(Items from a dataset)

────────────────

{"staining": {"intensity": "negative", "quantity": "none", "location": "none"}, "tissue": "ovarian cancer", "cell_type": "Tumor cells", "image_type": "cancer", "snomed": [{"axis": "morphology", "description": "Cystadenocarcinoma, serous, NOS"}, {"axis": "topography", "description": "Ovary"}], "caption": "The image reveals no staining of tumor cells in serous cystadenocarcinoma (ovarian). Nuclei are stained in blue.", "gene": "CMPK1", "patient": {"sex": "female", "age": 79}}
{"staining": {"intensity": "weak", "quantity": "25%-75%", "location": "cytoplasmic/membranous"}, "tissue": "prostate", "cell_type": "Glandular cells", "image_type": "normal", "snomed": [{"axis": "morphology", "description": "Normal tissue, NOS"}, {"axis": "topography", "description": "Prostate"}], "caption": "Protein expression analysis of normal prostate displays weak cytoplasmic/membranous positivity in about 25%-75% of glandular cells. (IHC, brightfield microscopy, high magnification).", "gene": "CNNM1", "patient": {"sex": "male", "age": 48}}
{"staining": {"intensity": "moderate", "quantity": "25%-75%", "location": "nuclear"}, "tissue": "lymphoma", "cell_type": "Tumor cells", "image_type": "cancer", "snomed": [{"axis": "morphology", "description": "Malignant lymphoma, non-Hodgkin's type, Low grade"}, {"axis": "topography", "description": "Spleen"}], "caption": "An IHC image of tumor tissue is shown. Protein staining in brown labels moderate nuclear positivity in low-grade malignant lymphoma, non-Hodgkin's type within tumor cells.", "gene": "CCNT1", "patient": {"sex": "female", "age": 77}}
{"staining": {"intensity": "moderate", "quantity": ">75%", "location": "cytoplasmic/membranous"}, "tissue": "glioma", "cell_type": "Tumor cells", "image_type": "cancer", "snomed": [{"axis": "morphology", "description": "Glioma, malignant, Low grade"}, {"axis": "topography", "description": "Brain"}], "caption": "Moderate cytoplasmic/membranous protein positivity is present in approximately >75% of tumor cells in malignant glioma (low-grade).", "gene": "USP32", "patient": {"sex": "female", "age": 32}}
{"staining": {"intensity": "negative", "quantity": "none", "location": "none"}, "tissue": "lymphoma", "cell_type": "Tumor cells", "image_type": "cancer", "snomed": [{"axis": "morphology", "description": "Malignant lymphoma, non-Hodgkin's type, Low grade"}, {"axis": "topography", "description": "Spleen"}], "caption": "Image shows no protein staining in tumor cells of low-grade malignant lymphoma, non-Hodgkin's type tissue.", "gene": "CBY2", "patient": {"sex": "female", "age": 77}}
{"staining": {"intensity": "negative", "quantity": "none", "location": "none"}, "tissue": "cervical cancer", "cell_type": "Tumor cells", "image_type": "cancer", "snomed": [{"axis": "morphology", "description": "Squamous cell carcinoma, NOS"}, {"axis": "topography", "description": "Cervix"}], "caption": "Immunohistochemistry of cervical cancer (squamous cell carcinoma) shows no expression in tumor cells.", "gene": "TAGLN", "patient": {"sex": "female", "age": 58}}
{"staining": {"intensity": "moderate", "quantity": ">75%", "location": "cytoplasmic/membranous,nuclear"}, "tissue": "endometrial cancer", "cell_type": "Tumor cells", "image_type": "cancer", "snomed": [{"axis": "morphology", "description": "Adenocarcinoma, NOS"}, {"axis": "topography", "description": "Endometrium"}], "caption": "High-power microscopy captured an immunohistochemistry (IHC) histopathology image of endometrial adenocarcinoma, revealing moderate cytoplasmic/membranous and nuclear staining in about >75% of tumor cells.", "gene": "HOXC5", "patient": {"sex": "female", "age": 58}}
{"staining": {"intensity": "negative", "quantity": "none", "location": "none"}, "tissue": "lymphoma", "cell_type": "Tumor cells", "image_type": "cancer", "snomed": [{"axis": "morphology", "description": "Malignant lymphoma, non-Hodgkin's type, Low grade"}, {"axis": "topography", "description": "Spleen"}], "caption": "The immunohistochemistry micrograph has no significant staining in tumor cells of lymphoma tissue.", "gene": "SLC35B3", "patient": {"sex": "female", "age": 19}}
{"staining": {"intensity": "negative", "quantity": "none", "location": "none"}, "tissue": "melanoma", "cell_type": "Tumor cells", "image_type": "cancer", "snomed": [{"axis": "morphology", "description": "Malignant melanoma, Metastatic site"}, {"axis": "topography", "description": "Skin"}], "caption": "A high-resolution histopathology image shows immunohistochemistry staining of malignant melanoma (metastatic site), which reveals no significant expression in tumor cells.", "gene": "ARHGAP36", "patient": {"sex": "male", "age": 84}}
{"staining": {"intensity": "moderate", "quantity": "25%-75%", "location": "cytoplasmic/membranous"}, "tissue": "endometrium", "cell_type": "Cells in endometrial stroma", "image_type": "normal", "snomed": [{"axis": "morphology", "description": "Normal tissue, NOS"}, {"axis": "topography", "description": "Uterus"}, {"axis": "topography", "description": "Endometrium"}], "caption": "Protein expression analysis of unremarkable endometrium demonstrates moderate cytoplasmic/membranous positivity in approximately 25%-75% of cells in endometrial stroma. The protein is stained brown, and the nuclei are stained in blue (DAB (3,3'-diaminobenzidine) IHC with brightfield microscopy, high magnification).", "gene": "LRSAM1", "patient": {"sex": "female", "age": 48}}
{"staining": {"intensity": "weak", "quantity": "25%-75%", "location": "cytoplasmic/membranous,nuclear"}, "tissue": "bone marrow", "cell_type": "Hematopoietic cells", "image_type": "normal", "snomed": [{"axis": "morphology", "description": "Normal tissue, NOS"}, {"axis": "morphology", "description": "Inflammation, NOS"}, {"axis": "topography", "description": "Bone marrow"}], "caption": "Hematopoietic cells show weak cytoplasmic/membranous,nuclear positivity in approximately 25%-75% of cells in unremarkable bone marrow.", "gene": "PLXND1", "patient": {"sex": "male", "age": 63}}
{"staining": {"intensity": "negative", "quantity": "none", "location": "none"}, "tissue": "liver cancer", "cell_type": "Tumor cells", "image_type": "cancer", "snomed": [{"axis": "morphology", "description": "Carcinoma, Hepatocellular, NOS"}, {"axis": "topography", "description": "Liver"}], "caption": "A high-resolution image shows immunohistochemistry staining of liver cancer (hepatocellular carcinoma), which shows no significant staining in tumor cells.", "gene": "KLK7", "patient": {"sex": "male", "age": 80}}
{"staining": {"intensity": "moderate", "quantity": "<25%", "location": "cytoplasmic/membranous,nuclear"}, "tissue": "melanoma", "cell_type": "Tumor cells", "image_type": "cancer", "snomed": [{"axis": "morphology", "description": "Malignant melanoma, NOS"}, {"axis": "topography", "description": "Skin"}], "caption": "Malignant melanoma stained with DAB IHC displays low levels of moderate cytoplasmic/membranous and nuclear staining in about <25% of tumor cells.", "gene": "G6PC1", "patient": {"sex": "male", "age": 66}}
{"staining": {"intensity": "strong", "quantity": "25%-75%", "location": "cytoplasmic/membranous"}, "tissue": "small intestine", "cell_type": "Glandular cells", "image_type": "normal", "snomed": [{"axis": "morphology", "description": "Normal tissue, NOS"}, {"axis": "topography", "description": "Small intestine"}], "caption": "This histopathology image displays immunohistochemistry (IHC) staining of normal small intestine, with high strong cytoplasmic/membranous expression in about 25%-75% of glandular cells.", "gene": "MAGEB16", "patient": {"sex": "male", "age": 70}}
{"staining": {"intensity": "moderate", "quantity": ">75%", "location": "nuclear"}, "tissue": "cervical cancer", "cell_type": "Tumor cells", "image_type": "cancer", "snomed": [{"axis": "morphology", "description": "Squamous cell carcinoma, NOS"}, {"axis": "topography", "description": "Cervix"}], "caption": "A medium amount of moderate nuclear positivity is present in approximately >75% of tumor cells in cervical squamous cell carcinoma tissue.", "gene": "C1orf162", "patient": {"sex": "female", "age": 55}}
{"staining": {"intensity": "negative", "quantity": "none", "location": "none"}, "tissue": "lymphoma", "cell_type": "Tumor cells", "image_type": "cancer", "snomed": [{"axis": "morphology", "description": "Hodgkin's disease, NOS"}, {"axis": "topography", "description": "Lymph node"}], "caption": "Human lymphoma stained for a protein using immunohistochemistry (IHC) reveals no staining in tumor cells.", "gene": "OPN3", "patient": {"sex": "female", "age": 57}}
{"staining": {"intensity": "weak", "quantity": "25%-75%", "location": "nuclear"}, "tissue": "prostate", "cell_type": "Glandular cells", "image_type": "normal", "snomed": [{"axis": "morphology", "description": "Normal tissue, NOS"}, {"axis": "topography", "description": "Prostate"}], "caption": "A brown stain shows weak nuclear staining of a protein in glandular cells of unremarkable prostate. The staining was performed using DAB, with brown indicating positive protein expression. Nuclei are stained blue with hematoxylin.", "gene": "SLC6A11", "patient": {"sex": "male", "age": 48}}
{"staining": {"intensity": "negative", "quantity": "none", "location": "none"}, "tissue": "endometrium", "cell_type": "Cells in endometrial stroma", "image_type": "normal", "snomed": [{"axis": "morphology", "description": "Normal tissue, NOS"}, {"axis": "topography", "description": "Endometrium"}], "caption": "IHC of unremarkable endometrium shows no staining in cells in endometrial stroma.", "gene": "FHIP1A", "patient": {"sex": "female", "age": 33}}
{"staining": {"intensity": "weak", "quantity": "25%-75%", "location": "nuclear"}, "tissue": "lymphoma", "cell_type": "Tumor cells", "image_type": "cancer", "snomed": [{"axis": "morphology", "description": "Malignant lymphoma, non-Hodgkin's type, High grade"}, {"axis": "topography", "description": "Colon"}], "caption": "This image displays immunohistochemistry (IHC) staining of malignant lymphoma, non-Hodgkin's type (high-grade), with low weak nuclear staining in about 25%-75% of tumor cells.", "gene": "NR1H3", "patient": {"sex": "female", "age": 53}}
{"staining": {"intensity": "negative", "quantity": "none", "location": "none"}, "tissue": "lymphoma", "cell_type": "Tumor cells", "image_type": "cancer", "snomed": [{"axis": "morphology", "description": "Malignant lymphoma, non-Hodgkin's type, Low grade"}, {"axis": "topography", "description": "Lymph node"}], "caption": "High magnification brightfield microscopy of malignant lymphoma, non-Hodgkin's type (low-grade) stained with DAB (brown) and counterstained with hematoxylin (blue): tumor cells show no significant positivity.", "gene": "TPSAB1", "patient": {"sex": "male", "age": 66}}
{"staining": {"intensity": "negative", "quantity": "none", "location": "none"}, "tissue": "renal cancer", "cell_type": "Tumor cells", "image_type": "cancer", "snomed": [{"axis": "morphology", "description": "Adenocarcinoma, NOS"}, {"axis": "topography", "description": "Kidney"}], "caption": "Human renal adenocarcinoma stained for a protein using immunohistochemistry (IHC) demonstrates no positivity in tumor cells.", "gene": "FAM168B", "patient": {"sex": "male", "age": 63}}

────────────────

From the data above, reproduce word for word the lines running from the line with "analysis of unremarkable" to the line with "cells show weak", ends included.

◆ **Exercise response**
{"staining": {"intensity": "moderate", "quantity": "25%-75%", "location": "cytoplasmic/membranous"}, "tissue": "endometrium", "cell_type": "Cells in endometrial stroma", "image_type": "normal", "snomed": [{"axis": "morphology", "description": "Normal tissue, NOS"}, {"axis": "topography", "description": "Uterus"}, {"axis": "topography", "description": "Endometrium"}], "caption": "Protein expression analysis of unremarkable endometrium demonstrates moderate cytoplasmic/membranous positivity in approximately 25%-75% of cells in endometrial stroma. The protein is stained brown, and the nuclei are stained in blue (DAB (3,3'-diaminobenzidine) IHC with brightfield microscopy, high magnification).", "gene": "LRSAM1", "patient": {"sex": "female", "age": 48}}
{"staining": {"intensity": "weak", "quantity": "25%-75%", "location": "cytoplasmic/membranous,nuclear"}, "tissue": "bone marrow", "cell_type": "Hematopoietic cells", "image_type": "normal", "snomed": [{"axis": "morphology", "description": "Normal tissue, NOS"}, {"axis": "morphology", "description": "Inflammation, NOS"}, {"axis": "topography", "description": "Bone marrow"}], "caption": "Hematopoietic cells show weak cytoplasmic/membranous,nuclear positivity in approximately 25%-75% of cells in unremarkable bone marrow.", "gene": "PLXND1", "patient": {"sex": "male", "age": 63}}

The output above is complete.